Retype the following items verbatim, keeping every line as it appears.

START Records to process

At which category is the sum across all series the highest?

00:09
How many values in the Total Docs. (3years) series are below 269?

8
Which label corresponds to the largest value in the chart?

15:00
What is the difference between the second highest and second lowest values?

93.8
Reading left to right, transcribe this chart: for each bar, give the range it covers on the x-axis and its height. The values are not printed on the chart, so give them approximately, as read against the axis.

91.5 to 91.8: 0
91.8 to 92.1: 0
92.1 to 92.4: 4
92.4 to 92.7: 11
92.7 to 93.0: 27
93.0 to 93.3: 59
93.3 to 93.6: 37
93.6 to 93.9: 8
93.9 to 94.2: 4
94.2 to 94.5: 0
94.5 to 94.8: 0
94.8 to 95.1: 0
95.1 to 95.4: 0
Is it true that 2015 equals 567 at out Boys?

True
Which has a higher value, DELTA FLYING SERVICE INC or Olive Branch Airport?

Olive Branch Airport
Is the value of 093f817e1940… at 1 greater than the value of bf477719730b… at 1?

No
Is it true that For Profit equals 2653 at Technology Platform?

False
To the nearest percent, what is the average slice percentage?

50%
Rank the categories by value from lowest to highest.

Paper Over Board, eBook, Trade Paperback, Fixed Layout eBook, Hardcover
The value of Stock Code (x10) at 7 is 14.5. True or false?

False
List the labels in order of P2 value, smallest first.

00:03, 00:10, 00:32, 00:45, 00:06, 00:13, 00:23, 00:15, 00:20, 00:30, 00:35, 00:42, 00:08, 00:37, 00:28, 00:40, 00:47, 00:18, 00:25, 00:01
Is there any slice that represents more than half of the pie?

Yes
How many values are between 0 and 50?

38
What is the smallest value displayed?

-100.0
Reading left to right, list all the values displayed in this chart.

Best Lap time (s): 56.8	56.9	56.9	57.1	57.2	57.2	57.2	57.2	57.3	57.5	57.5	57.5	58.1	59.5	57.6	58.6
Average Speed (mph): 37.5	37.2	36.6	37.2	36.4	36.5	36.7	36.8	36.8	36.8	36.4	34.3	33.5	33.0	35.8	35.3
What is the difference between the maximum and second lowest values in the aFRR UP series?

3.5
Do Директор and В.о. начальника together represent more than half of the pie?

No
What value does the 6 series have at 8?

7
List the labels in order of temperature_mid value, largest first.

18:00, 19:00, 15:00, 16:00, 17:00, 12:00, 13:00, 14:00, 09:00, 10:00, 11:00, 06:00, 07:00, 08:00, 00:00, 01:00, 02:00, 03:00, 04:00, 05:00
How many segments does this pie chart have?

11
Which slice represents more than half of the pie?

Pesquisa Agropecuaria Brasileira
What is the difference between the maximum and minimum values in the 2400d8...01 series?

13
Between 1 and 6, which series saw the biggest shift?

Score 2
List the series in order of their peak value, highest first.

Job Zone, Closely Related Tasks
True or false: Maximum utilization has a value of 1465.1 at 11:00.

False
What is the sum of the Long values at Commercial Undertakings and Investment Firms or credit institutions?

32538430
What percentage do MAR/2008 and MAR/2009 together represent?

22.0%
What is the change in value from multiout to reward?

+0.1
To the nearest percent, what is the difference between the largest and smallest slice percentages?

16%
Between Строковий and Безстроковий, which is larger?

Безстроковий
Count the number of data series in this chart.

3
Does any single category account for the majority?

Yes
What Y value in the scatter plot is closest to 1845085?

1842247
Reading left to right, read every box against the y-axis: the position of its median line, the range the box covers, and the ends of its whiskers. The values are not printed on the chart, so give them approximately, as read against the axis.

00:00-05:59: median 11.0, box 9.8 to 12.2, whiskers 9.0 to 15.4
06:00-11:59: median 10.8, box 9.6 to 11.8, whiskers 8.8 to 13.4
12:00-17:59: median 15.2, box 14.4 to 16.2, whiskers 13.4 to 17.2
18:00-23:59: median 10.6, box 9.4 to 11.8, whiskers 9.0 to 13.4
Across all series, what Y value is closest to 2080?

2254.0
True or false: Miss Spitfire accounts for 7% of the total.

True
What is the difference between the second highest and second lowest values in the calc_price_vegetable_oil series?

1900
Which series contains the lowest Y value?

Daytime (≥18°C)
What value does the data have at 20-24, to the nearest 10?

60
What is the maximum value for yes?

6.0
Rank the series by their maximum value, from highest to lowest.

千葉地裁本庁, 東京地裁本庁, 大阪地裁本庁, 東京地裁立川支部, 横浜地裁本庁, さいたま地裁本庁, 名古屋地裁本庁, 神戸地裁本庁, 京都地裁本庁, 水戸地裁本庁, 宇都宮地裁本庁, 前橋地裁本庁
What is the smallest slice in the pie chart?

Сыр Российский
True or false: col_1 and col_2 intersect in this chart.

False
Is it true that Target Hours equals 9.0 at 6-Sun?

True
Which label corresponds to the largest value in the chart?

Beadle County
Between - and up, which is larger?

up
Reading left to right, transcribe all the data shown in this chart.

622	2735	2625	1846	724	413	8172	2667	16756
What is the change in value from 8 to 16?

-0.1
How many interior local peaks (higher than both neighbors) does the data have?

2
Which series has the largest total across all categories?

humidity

END Records to process

Completed exercise:
At which category is the sum across all series the highest?

00:09
How many values in the Total Docs. (3years) series are below 269?

8
Which label corresponds to the largest value in the chart?

15:00
What is the difference between the second highest and second lowest values?

93.8
Reading left to right, transcribe this chart: for each bar, give the range it covers on the x-axis and its height. The values are not printed on the chart, so give them approximately, as read against the axis.

91.5 to 91.8: 0
91.8 to 92.1: 0
92.1 to 92.4: 4
92.4 to 92.7: 11
92.7 to 93.0: 27
93.0 to 93.3: 59
93.3 to 93.6: 37
93.6 to 93.9: 8
93.9 to 94.2: 4
94.2 to 94.5: 0
94.5 to 94.8: 0
94.8 to 95.1: 0
95.1 to 95.4: 0
Is it true that 2015 equals 567 at out Boys?

True
Which has a higher value, DELTA FLYING SERVICE INC or Olive Branch Airport?

Olive Branch Airport
Is the value of 093f817e1940… at 1 greater than the value of bf477719730b… at 1?

No
Is it true that For Profit equals 2653 at Technology Platform?

False
To the nearest percent, what is the average slice percentage?

50%
Rank the categories by value from lowest to highest.

Paper Over Board, eBook, Trade Paperback, Fixed Layout eBook, Hardcover
The value of Stock Code (x10) at 7 is 14.5. True or false?

False
List the labels in order of P2 value, smallest first.

00:03, 00:10, 00:32, 00:45, 00:06, 00:13, 00:23, 00:15, 00:20, 00:30, 00:35, 00:42, 00:08, 00:37, 00:28, 00:40, 00:47, 00:18, 00:25, 00:01
Is there any slice that represents more than half of the pie?

Yes
How many values are between 0 and 50?

38
What is the smallest value displayed?

-100.0
Reading left to right, list all the values displayed in this chart.

Best Lap time (s): 56.8	56.9	56.9	57.1	57.2	57.2	57.2	57.2	57.3	57.5	57.5	57.5	58.1	59.5	57.6	58.6
Average Speed (mph): 37.5	37.2	36.6	37.2	36.4	36.5	36.7	36.8	36.8	36.8	36.4	34.3	33.5	33.0	35.8	35.3
What is the difference between the maximum and second lowest values in the aFRR UP series?

3.5
Do Директор and В.о. начальника together represent more than half of the pie?

No
What value does the 6 series have at 8?

7
List the labels in order of temperature_mid value, largest first.

18:00, 19:00, 15:00, 16:00, 17:00, 12:00, 13:00, 14:00, 09:00, 10:00, 11:00, 06:00, 07:00, 08:00, 00:00, 01:00, 02:00, 03:00, 04:00, 05:00
How many segments does this pie chart have?

11
Which slice represents more than half of the pie?

Pesquisa Agropecuaria Brasileira
What is the difference between the maximum and minimum values in the 2400d8...01 series?

13
Between 1 and 6, which series saw the biggest shift?

Score 2
List the series in order of their peak value, highest first.

Job Zone, Closely Related Tasks
True or false: Maximum utilization has a value of 1465.1 at 11:00.

False
What is the sum of the Long values at Commercial Undertakings and Investment Firms or credit institutions?

32538430
What percentage do MAR/2008 and MAR/2009 together represent?

22.0%
What is the change in value from multiout to reward?

+0.1
To the nearest percent, what is the difference between the largest and smallest slice percentages?

16%
Between Строковий and Безстроковий, which is larger?

Безстроковий
Count the number of data series in this chart.

3
Does any single category account for the majority?

Yes
What Y value in the scatter plot is closest to 1845085?

1842247
Reading left to right, read every box against the y-axis: the position of its median line, the range the box covers, and the ends of its whiskers. The values are not printed on the chart, so give them approximately, as read against the axis.

00:00-05:59: median 11.0, box 9.8 to 12.2, whiskers 9.0 to 15.4
06:00-11:59: median 10.8, box 9.6 to 11.8, whiskers 8.8 to 13.4
12:00-17:59: median 15.2, box 14.4 to 16.2, whiskers 13.4 to 17.2
18:00-23:59: median 10.6, box 9.4 to 11.8, whiskers 9.0 to 13.4
Across all series, what Y value is closest to 2080?

2254.0
True or false: Miss Spitfire accounts for 7% of the total.

True
What is the difference between the second highest and second lowest values in the calc_price_vegetable_oil series?

1900
Which series contains the lowest Y value?

Daytime (≥18°C)
What value does the data have at 20-24, to the nearest 10?

60
What is the maximum value for yes?

6.0
Rank the series by their maximum value, from highest to lowest.

千葉地裁本庁, 東京地裁本庁, 大阪地裁本庁, 東京地裁立川支部, 横浜地裁本庁, さいたま地裁本庁, 名古屋地裁本庁, 神戸地裁本庁, 京都地裁本庁, 水戸地裁本庁, 宇都宮地裁本庁, 前橋地裁本庁
What is the smallest slice in the pie chart?

Сыр Российский
True or false: col_1 and col_2 intersect in this chart.

False
Is it true that Target Hours equals 9.0 at 6-Sun?

True
Which label corresponds to the largest value in the chart?

Beadle County
Between - and up, which is larger?

up
Reading left to right, transcribe all the data shown in this chart.

622	2735	2625	1846	724	413	8172	2667	16756
What is the change in value from 8 to 16?

-0.1
How many interior local peaks (higher than both neighbors) does the data have?

2
Which series has the largest total across all categories?

humidity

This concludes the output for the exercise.